- Born: Alibe Joan Peak 21 December 1935 (age 90) Missouri, United States
- Occupation: Actress;

= Alibe Parsons =

American-British actress (born 1935)

Alibe Parsons (born 21 December 1935) is an actress who has worked in both film and television.

== Early life ==

Born in Missouri, Alibe studied theatre arts and singing in Los Angeles, becoming a talented pianist at the age of 13. This led to appearing on stage and screen as a dancer, notably with the Lester Horton Dancers On 6 March 1954, she married actor John Copage (known for various roles in the Star Trek franchise). They were together for 10 years and had a son, actor Marc Copage (best known as Corey Baker in the sitcom Julia).

== Career ==

After leaving America, Alibe went on to appear in films and act on stage in both Italy and Spain. Arriving in Europe around 1972 with the American Negro Theatre, she decided to settle in London and has remained there since. The actress married her second husband, Derek Lawrence Parsons, in Gibraltar on 1 November 1973.

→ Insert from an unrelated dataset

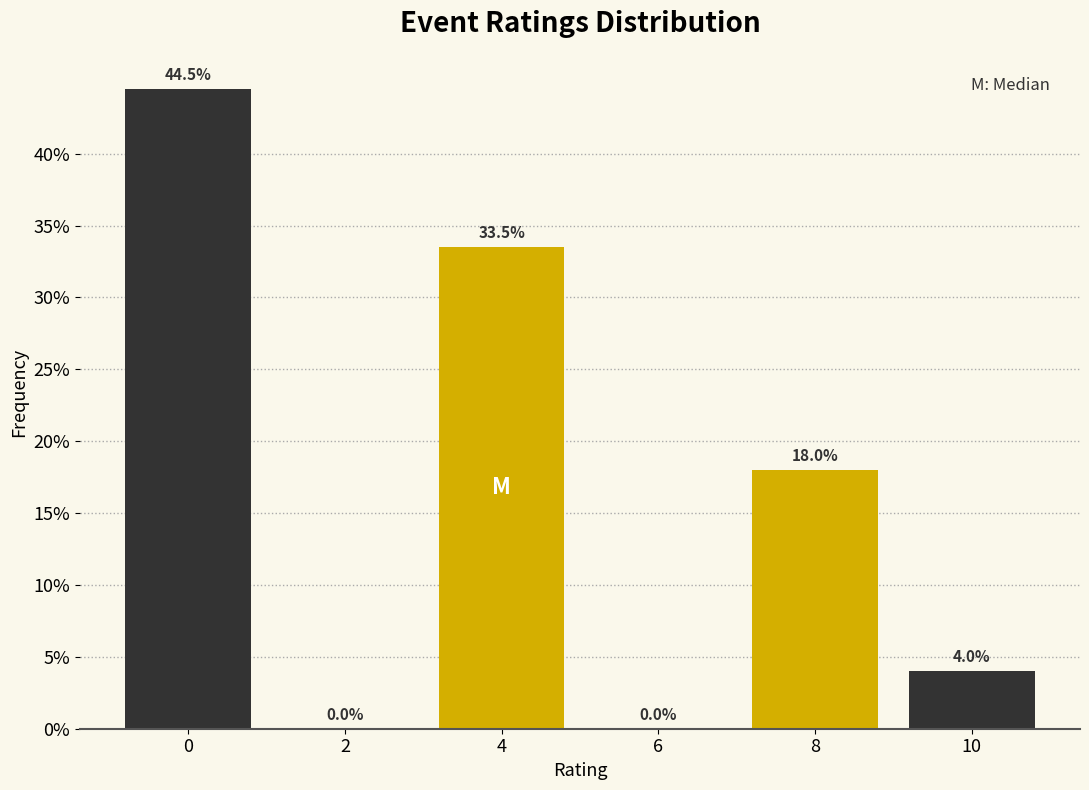

Reading left to right, what are all the values shown in this chart?

0=44.5	2=0.0	4=33.5	6=0.0	8=18.0	10=4.0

On television, she is best known for her regular role in the 1970s BBC drama Gangsters as Sarah Gant. She also had a recurring role in the science fiction series Space: 1999 and an appearance in Doctor Who in the 1986 serial The Trial of a Time Lord (segment: Mindwarp). In 2021, she joined the cast of The Beaker Girls as Flo.

Her other credits include Coronation Street, Bergerac, Lovejoy, Holby City, The Bill, and Waking the Dead.

Her film roles include Game for Vultures (1979), The Bitch (1979), Biggles (1986), and Aliens (1986).

Stage work includes touring for four years with the Royal Shakespeare Company in The Crucible and The Winter's Tale to places such as Poland and performing in Abbey Theatre's production of You Can't Take It with You in Dublin.